### [Your assignment]
Output, as a numbered list with blank lines omitted, the lines from the one containing "Legislación aplicable" up to and including the one containing "Pedir más Información".

Extracted page text data

*** Begin section ***

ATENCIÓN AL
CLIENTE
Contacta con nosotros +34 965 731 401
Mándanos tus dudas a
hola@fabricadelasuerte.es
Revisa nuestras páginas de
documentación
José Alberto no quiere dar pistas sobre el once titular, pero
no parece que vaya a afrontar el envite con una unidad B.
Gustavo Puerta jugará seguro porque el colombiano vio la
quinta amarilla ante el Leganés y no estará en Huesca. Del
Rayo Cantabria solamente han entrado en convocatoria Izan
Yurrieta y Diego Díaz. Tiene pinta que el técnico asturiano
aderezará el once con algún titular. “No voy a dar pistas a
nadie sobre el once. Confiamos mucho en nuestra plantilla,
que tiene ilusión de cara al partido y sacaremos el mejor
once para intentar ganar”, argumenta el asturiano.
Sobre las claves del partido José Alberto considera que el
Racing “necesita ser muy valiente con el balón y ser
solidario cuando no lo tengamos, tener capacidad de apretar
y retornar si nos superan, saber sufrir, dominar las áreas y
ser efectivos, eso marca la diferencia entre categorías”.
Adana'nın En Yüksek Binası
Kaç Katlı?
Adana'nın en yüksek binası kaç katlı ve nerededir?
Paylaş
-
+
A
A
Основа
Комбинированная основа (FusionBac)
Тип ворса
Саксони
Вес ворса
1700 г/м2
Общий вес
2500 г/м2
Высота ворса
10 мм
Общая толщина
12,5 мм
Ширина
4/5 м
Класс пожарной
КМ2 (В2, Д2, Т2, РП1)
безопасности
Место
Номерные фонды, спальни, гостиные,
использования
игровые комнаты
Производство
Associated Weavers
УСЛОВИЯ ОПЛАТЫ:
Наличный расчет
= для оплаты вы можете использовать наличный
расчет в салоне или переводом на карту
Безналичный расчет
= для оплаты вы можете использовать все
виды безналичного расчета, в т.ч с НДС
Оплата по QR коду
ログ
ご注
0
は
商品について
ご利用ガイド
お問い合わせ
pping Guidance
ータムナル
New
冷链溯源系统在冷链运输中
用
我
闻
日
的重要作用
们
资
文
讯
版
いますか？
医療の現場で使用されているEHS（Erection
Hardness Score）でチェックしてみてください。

*** End section ***
*** Begin section ***

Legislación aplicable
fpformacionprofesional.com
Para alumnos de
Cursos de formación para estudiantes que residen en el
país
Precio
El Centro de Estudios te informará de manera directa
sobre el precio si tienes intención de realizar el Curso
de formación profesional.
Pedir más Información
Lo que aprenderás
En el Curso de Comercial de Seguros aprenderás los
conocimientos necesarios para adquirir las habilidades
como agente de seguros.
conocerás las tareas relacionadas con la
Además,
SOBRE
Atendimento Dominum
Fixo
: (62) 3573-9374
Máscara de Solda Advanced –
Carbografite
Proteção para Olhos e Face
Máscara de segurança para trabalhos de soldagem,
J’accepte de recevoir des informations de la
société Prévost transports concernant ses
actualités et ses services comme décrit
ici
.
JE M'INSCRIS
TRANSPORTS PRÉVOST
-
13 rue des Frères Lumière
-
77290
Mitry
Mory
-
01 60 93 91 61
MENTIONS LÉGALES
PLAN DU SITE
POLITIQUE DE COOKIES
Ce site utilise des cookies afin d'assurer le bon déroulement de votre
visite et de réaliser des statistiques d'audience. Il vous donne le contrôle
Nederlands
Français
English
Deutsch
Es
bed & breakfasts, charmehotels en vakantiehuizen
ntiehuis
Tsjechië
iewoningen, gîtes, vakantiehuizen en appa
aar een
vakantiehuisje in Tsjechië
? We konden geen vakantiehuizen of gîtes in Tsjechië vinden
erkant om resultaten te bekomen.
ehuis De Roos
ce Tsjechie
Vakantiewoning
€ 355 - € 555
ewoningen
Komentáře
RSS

*** End section ***

### [Exercise answer]
1. Legislación aplicable
2. fpformacionprofesional.com
3. Para alumnos de
4. Cursos de formación para estudiantes que residen en el
5. país
6. Precio
7. El Centro de Estudios te informará de manera directa
8. sobre el precio si tienes intención de realizar el Curso
9. de formación profesional.
10. Pedir más Información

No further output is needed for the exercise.